Widgets are elements that exists in both the front-end and the back-end.

You can use widgets to build interactive GUIs for your notebooks.
You can also use widgets to synchronize stateful and stateless information between Python and JavaScript.

Using widgets

To use the widget framework, you need to import the widgets from IPython.html.widgets.

In [8]:
from IPython.html.widgets import *

Widgets have their own display repr which allows them to be displayed using IPython's display framework. Constructing and returning an IntSliderWidget automatically displays the widget (as seen below). Widgets are displayed inside the widget area, which sits between the code cell and output. You can hide all of the widgets in the widget area by clicking the grey x in the margin.

In [9]:
IntSliderWidget()

You can also explicitly display the widget using display(...).

In [10]:
from IPython.display import display
w = IntSliderWidget()
display(w)

If you display the same widget twice, the displayed instances in the front-end will remain in sync with each other.

In [11]:
display(w)

You can close a widget by calling its close() method.

In [12]:
w.close()

Why does displaying the same widget twice work?

Widgets are represented in the back-end by a single object. Each time a widget is displayed, a new representation of that same object is created in the front-end.

Widget properties

All of the IPython widgets share a similar naming scheme. To read the value of a widget, you can query its value property.

In [31]:
w.value
Out[31]:
41

Similarly, to set a widget's value, you can set its value property.

In [32]:
w.value = 100

In addition to value, most widgets share keys, description, disabled, and visible. To see the entire list of synchronized, stateful properties, of any specific widget, you can query the keys property.

In [33]:
w.keys
Out[33]:
['_view_name',
 'orientation',
 'msg_throttle',
 'min',
 'max',
 '_css',
 'value',
 'readout',
 'disabled',
 'visible',
 'step',
 'description']

Tip: Shorthand for setting the initial values of widget properties

While creating a widget, you can set some or all of the initial values of that widget by defining them as keyword arguments in the widget's constructor (as seen below).

In [34]:
TextWidget(value='Hello World!', disabled=True)

Excercise

Create and display a TextWidget. Change that widget's value and some of it's other properties. Discover the other properties by querying the keys property of the instance.

In [ ]:
 

Linking two similar widgets

If you need to display the same value two different ways, you'll have to use two different widgets.

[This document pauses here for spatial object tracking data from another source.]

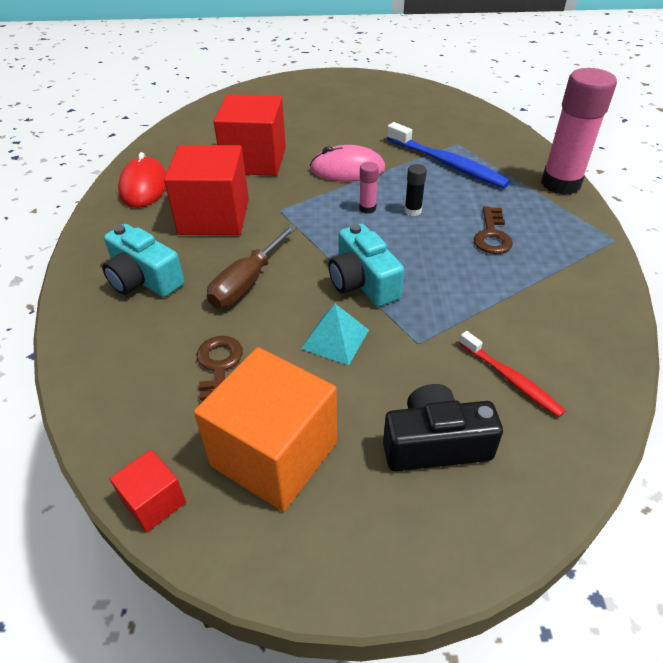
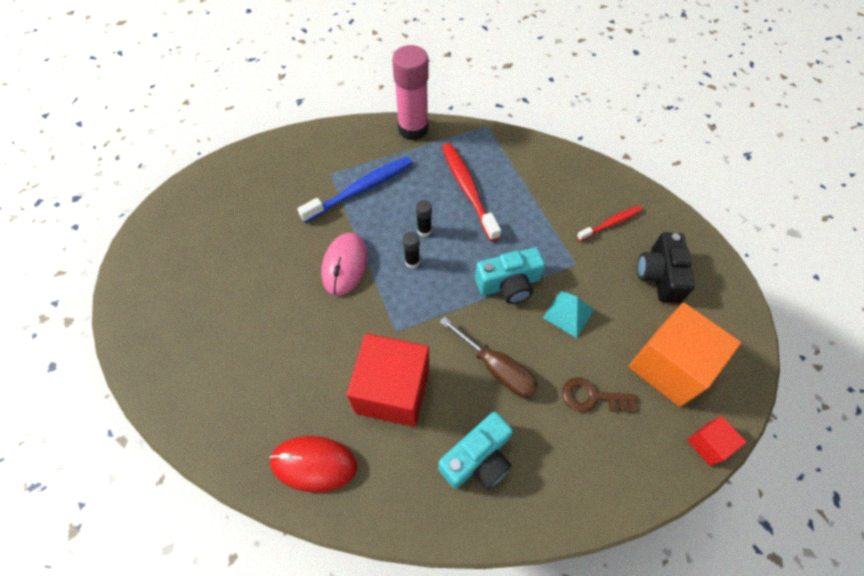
camera: 80 degrees left, 15 degrees up
red cube [214,94,286,176] -> none
pink glue stick [359,162,379,214] -> black glue stick [403,232,420,268]
brown key [474,206,513,254] -> red toothbrush [442,143,501,241]

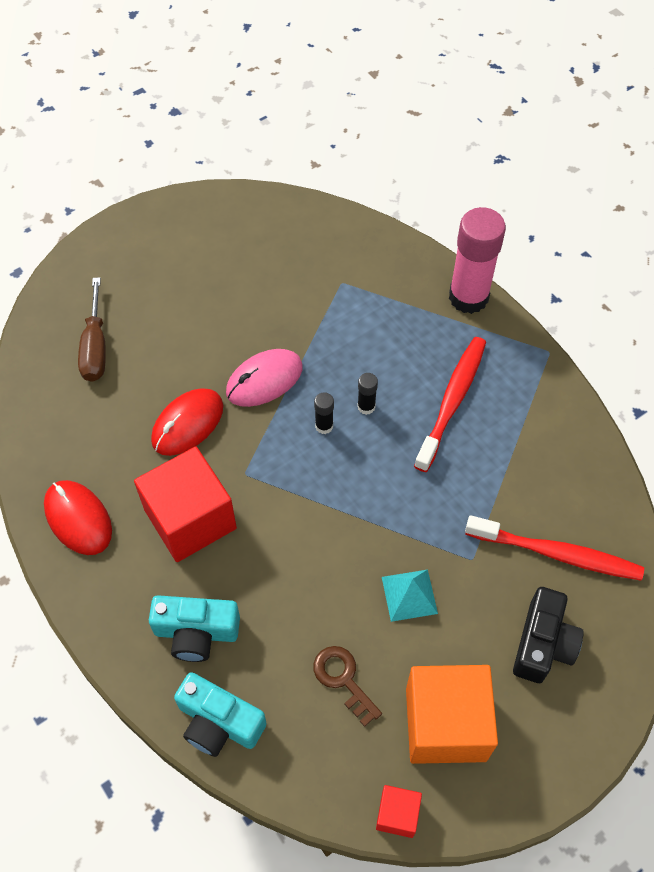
camera: 45 degrees right, 0 degrees up
blue toothbrush [297,157,413,223] -> none
brown screwdriver [440,317,538,398] -> brown screwdriver moved to [78,277,106,382]
turquoise camera [475,247,545,304] -> turquoise camera moved to [174,672,267,757]
red toothbrush [577,206,643,241] -> red toothbrush [465,515,644,581], size x1.69
black camera [637,232,695,303] -> black camera turned 150 degrees clockwise [513,587,584,683]
none -> red mouse [151,388,223,456]

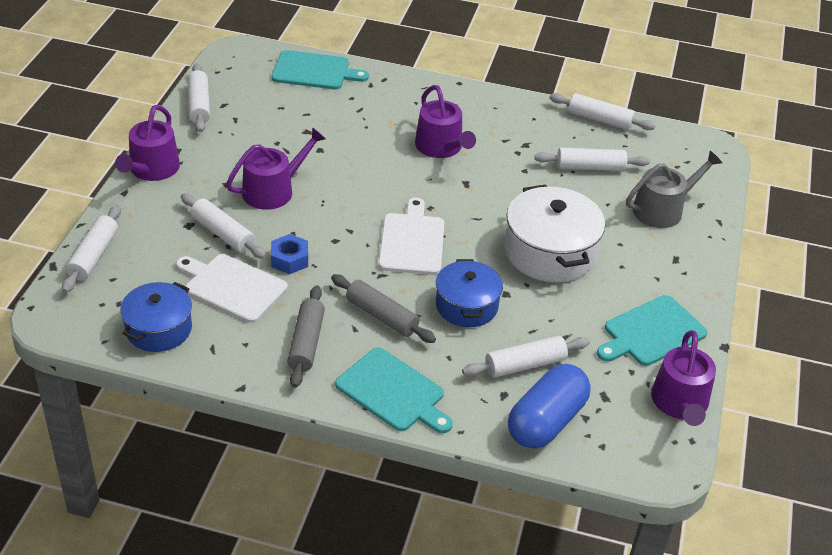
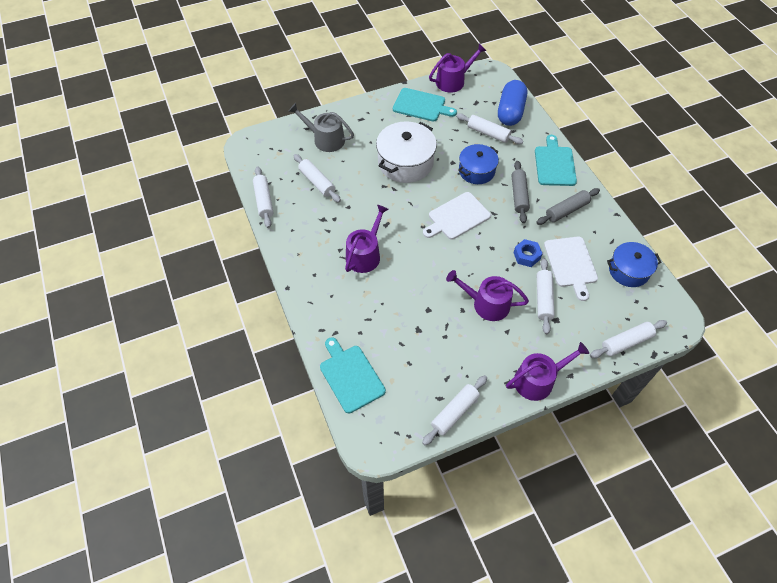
camera: 125 degrees left, 15 degrees up
blue capsule [508,364,590,449] -> blue capsule turned 75 degrees counterclockwise [498,80,527,126]

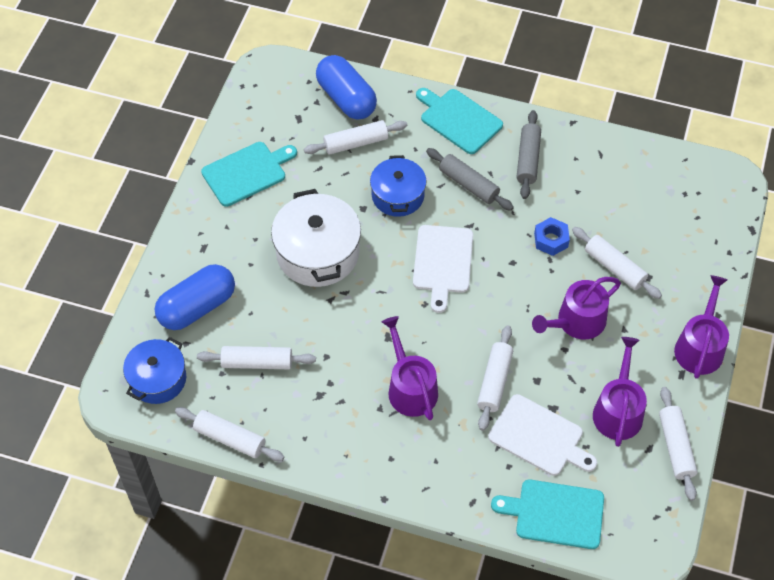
camera: 50 degrees left, 0 degrees up
grey watering can [288,103,354,152] -> blue capsule [155,264,235,330]
purple watering can [429,44,486,93] -> purple watering can moved to [593,337,647,447]
white cutting board [544,237,598,301] -> white cutting board moved to [488,394,597,476]
white rolling pin [590,320,667,358] -> white rolling pin moved to [477,325,513,431]
blue pot [607,242,662,287] -> blue pot moved to [123,337,186,404]

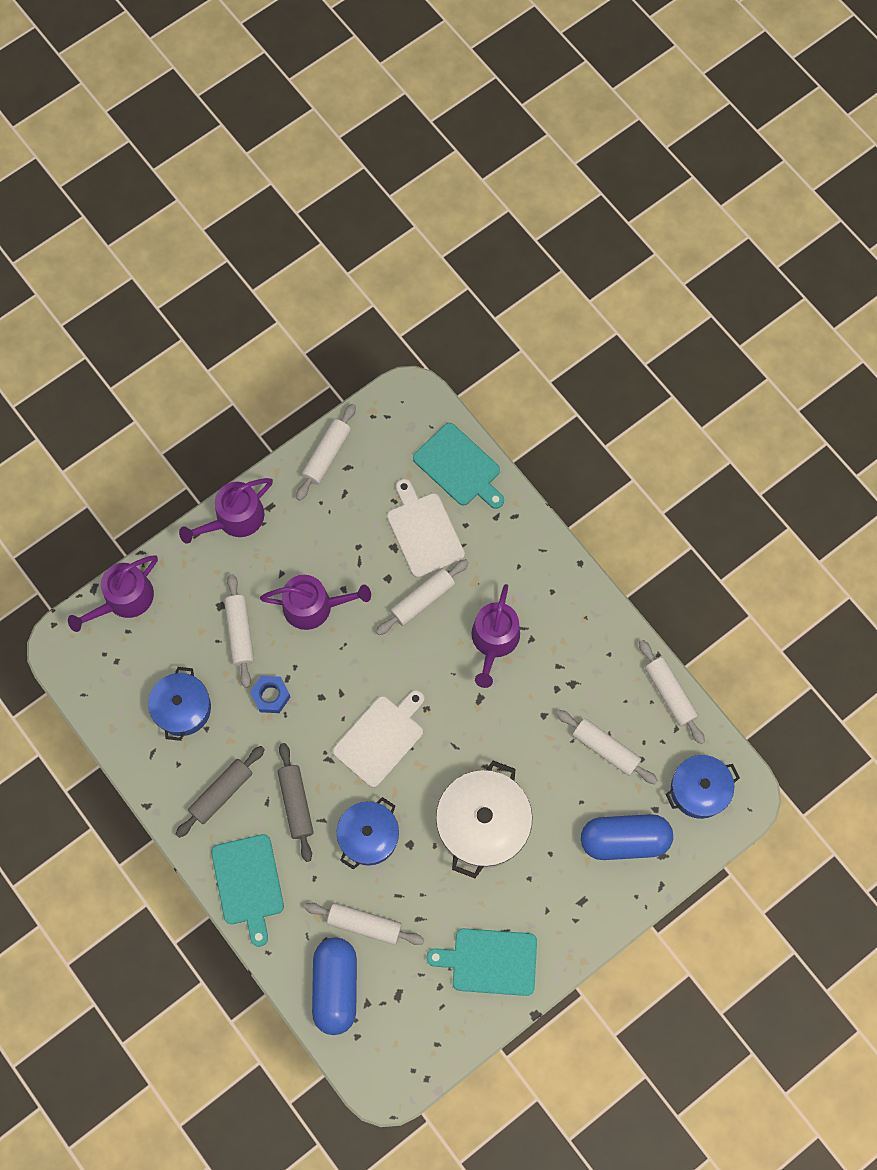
camera: 145 degrees left, 15 degrees up
purple watering can [593,337,647,447] -> purple watering can moved to [68,555,158,632]
none -> blue pot [148,667,211,741]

Instead of attempting to manually synchronize the values of the two widgets, you can use the traitlet link function to link two properties together. Below, the values of three widgets are linked together.

In [51]:
from IPython.utils.traitlets import link
a = FloatTextWidget()
b = FloatSliderWidget()
c = FloatProgressWidget()
display(a,b,c)


mylink = link((a, 'value'), (b, 'value'), (c, 'value'))

Unlinking the widgets is simple. All you have to do is call .unlink on the link object.